### Exercise details
Can you rewrite the listing below with every "catalogue" changed to "catalog", keep everything else the same, and leave out the pictures?

━━━━━━━━

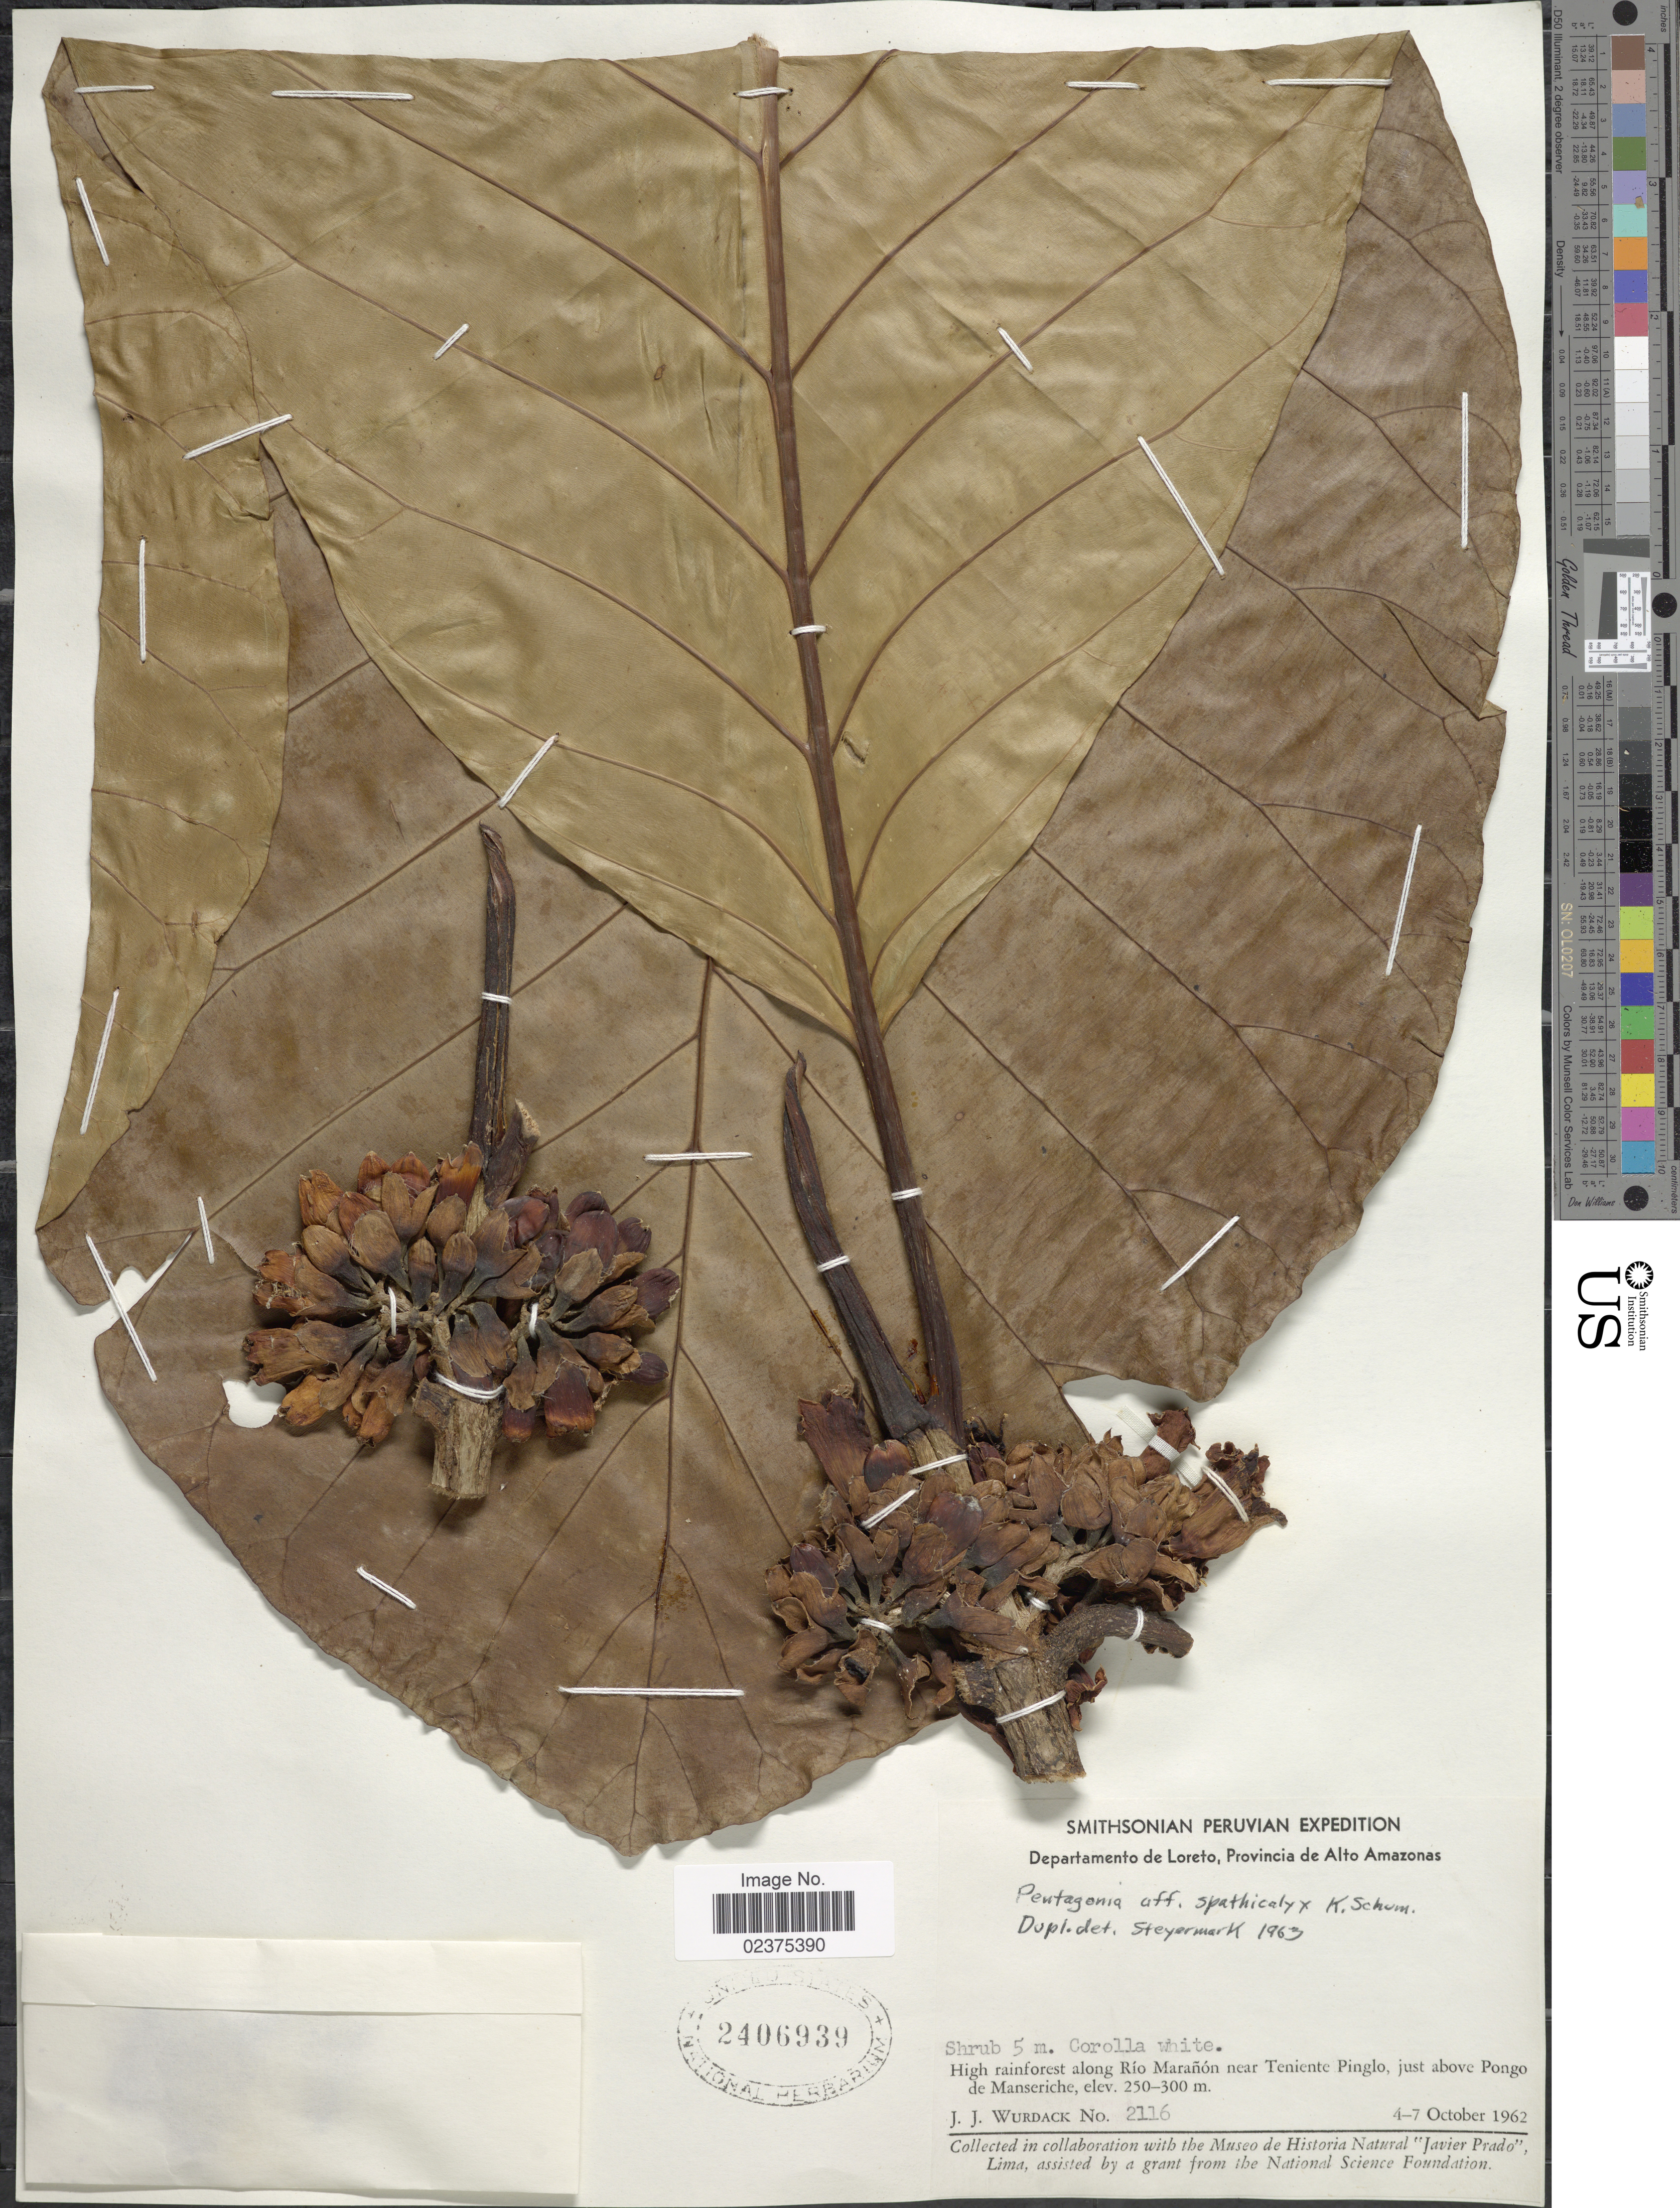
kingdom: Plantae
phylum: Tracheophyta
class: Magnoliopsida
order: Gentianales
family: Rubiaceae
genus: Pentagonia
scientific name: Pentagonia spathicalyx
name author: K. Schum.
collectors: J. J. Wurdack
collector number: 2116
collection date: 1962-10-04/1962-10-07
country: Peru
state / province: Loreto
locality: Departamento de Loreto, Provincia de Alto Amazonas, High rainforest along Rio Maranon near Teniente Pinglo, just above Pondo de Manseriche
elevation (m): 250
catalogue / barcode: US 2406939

━━━━━━━━

### Answer to the problem
kingdom: Plantae
phylum: Tracheophyta
class: Magnoliopsida
order: Gentianales
family: Rubiaceae
genus: Pentagonia
scientific name: Pentagonia spathicalyx
name author: K. Schum.
collectors: J. J. Wurdack
collector number: 2116
collection date: 1962-10-04/1962-10-07
country: Peru
state / province: Loreto
locality: Departamento de Loreto, Provincia de Alto Amazonas, High rainforest along Rio Maranon near Teniente Pinglo, just above Pondo de Manseriche
elevation (m): 250
catalog / barcode: US 2406939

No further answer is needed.